В кабинет вошел Алеша Машенкин, доложил. Мы поздоровались.
— Вот что, — сказал Савицкий,— ваши самолеты дальше перегонят другие летчики. А вас я отпускаю на пять дней к родителям...— склонил голову,— пока они рядом... Возвращайтесь непосредственно в свой полк. Командира известят.— Посмотрел на адъютанта, распорядился: — Передайте начпроду. выдать довольствие каждому на семь дней. И папиросы, Из моего резерва. Отпускные документы и прочее ускорьте. Проверьте все лично.
Мы стояли, ошарашенные, не зная, как реагировать. Евгений Яковлевич спросил:
— Вопросы есть?
— Нет,— ответили мы в один голос.
— Тогда до встречи,— сказал Савицкий.— Дел у нас вперед»— невпроворот.
Адъютант оказался расторопным человеком. Вскоре мы уже имели на руках отпускные документы и продукты, упакованные в картонные коробки. Забрав ценную ношу, почти бегом отправились на вокзал. Добрались до Москвы, а затем с Савеловского вокзала поездом выехали в Дмитров. В райцентр прибыли в сумерки. Алеша остался, а я, пообещав заехать за ним на обратном пути, пошел к мосту через канал Москва — Волга, за которым надеялся остановить какую-нибудь машину. Однако ждать пришлось очень долго. Уже стемнело. Я ругал себя, за то, что потерял драгоценное время — пешком уже далеко бы ушел. Но тут, наконец, повезло: показался пустой автобус. Я выбежал на дорогу, отчаянно замахал руками — боялся, что не остановится, проедет мимо.
— Ты что, под колеса решил угодить? — рявкнул шофер, затормозив.— И так возьму, вижу, что вояка.
— Сутки кончаются, а я все домой никак не доберусь,— оправдывался я.

Ваша задача
Подхватите документ о поездке летчика к родителям в отпуск и продолжите его сразу после последней реплики.

Записанные данные
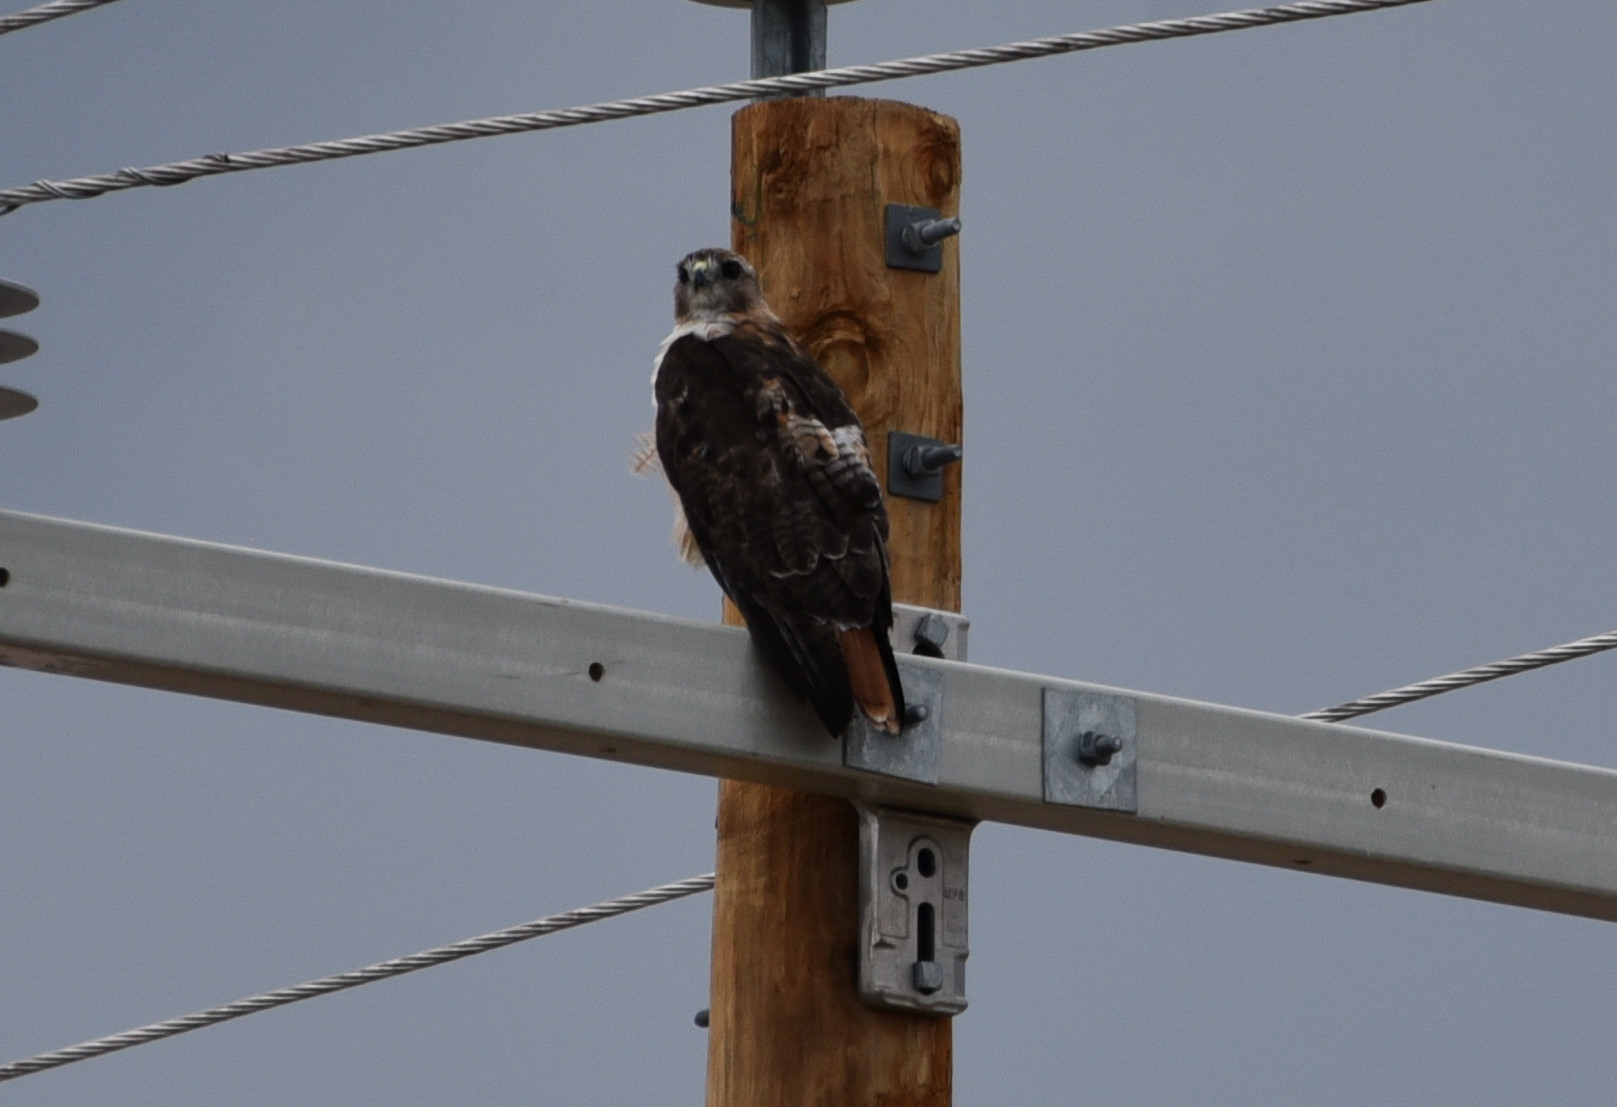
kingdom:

Письменный ответ
— Через полчаса будешь, — успокоил меня водитель. Но ехали долго. Автобус дважды останавливался — барахлил мотор. Я сидел на потертом дерматиновом сиденье и никак не мог поверить, что вскоре увижу отца, мать, братишек... Мысли вихрились в голове, то уходя в годы детства, то возвращаясь к дню сегодняшнему. Вспомнились деревня Дубье Калининской- области, где я родился и провел детство, отец — Василий Иванович, мать — Марфа Алексеевна. У родителей нас было семеро сыновей. Жили дружно. Все трудились с малых лет, и ни у кого никогда не возникало даже мысли о том, что может быть как-то по-другому. У каждого были свои обязанности — в зависимости от возраста. Я был самым старшим, поэтому, когда родители уходили в поле, оставался за хозяина. Управлялся по дому, кормил, развлекал меньших, распределял работу: к приходу родителей уже горела печь, была начищена картошка, налита в чугунок вода.., Когда я подрос, отец стал брать меня на сенокос, а дома за главного оставался брат Николай. Дальше — Василий, Александр, Валентна, Виктор, Владимир. Так и росли мы в труде и заботах друг о друге. К четырнадцати-пятнадцати годам все умели косить, валить лес, выполнять кустарные работы. В деревне была своеобразная специализация — по семьям, однофамильцам, группам дворов. Одни выделывали кожи, другие шили дубленки, третьи валяли валенки, четвертые клали печи... На все руки были мастера. А дома строили всем миром.
Семилетку я окончил в тридцать пятом, и в том же году семья переехала в Рогачево. Дело в том, что родители мечтали выучить детей, а школа, куда я ходил, была удалена от деревни на целых шесть километров. Неудобство...
Мысли перебил водитель:
— Приехали, брат, вот оно — Рогачево!
Защемило сердце — дома ведь не был с довоенной поры. Как тут они? Предложил шоферу зайти в дом, угоститься, но он, поблагодарив, отказался. И денег не взял.
— Вот разве что пару папирос, если есть...
Я протянул ему пачку «Казбека», но он вынул только три штуки, две положил в карман, третью тут же закурил и вернул мне пачку.
— Спасибо, старшина, — сказал, с наслаждением затянувшись, — бей фашистов, возвращайся с победой. А я уже отвоевался. Еще под Смоленском зацепило.
Дома произошли изменения. Умерла бабушка Maремьяна Ивановна; пришло "извещение, что в боях под Харьковом без вести пропал брат Николай; долго не пишет брат Василий...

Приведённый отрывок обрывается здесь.